Rhind’s statue arrived in May 1931, and on 22 June the city held a grand dedication ceremony in Cornwallis Park. The $20,000 sculpture was paid for by Canadian National Railways, the province of Nova Scotia, and the City of Halifax.

Edward Cornwallis
The statue of Edward Cornwallis in Halifax has been an object of controversy, because of Cornwallis's treatment of Mi'kmaq people in the 18th century.

In 1974, Cornwallis was declared a national historic person by the federal government, based on the recommendation of the Historic Sites and Monuments Board of Canada. In 1985 the Monuments Board installed a plaque on the statue’s plinth, listing Cornwallis’s birth in 1713 and death in 1776, accompanied by this inscription:

“After an active career in the British army, Cornwallis, the founder of Halifax, was appointed governor and captain general of Nova Scotia in 1749. Ordered in that year to establish a fortified settlement as a buffer between New England and New France and as a counterpoise to the Fortress of Louisbourg, he arrived in Chebucto Bay with a large body of settlers and proceeded to clear land and lay out the town of Halifax. He returned to England in 1752 leaving behind the beginnings of a thriving town. He later resumed his army career and in 1762 was appointed governor of Gibraltar.”

In a 2013 paper presented to the Nova Scotia Historical Society, Saint Mary’s University professor John Reid said the “historical memory of Cornwallis that was symbolized by the statue … was governed not by history, but by a potent mix of imperialism, a racially-charged triumphalism based on the savagery-civilization binary, state promotion, and an economic agenda.”

Controversy Emerges

The public conception of Edward Cornwallis was challenged in 1993, when Mi’kmaq elder Daniel Paul published We Were Not the Savages, a Mi’kmaq perspective on Nova Scotian history. He described Cornwallis’s hostile actions toward the Mi’kmaq as “genocide,” arguing that it “aptly describes the barbaric behaviour of the British in colonial Nova Scotia.” Paul wrote that Cornwallis’s 1749 “scalping proclamation” showed he “was well endowed with a heartless cruelty.”
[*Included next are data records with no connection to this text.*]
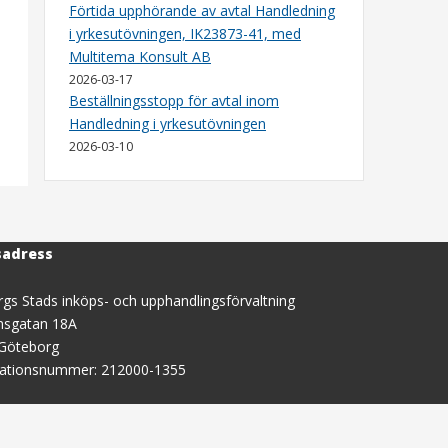
Förtida upphörande av avtal Handledning
i yrkesutövningen, IK23873-41, med
Multitema Konsult AB
2026-03-17
Beställningsstopp för avtal inom
Handledning i yrkesutövningen
2026-03-10
sadress
gs Stads inköps- och upphandlingsförvaltning
nsgatan 18A
 Göteborg
sationsnummer: 212000-1355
Paul urged that places named after Cornwallis should be renamed, and called for the statue to come down. Groups like the Halifax Military Heritage Preservation Society defended Cornwallis’s legacy, saying his actions “were lawful at the time and he had full authority to issue them,” and that claims of genocide “do not hold up under scrutiny.”

Daniel Paul
Mi'kmaq elder Daniel Paul receives his Order of Canada from Governor General Michaelle Jean in 2006.
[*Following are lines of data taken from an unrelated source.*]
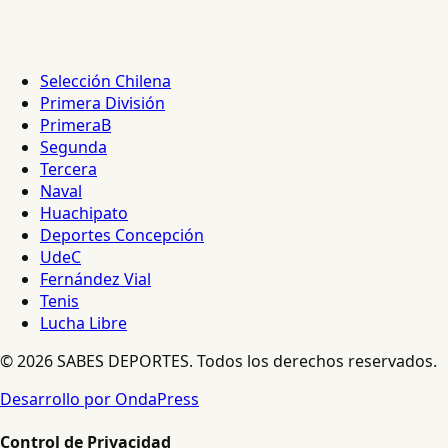
Selección Chilena
Primera División
PrimeraB
Segunda
Tercera
Naval
Huachipato
Deportes Concepción
UdeC
Fernández Vial
Tenis
Lucha Libre
© 2026 SABES DEPORTES. Todos los derechos reservados.
Desarrollo por OndaPress
Control de Privacidad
In 2014, Halifax city council began upgrading Cornwallis Park, reviving the statue debate in the process. In 2015, Allan MacMaster, the Member of the Legislative Assembly (MLA) for Inverness, also called for the statue to come down. Premier Stephen McNeil asked Halifax to consider moving the statue to another location.

In 2016, Halifax council voted against discussing how Cornwallis’s name was used on municipal properties, including the park and statue. In April 2017, council voted again on the issue, this time agreeing to establish an expert panel to advise how Cornwallis should be commemorated.
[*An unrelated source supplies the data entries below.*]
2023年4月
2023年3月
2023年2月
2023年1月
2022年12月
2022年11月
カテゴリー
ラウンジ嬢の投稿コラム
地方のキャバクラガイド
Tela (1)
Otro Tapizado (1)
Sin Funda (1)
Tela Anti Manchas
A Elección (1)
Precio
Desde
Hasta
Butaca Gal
On 1 July 2017, an Indigenous-led Canada Day protest of Cornwallis at the statue was interrupted by a group called the Proud Boys, who said the protest was “disrespecting” Cornwallis. These particular Proud Boys were off-duty members of the Canadian Armed Forces and were placed on probation because of their Canada Day actions.

In January 2018, Halifax council voted 12-4 to take down the statue and place it in temporary storage, while it considers the statue's long-term future.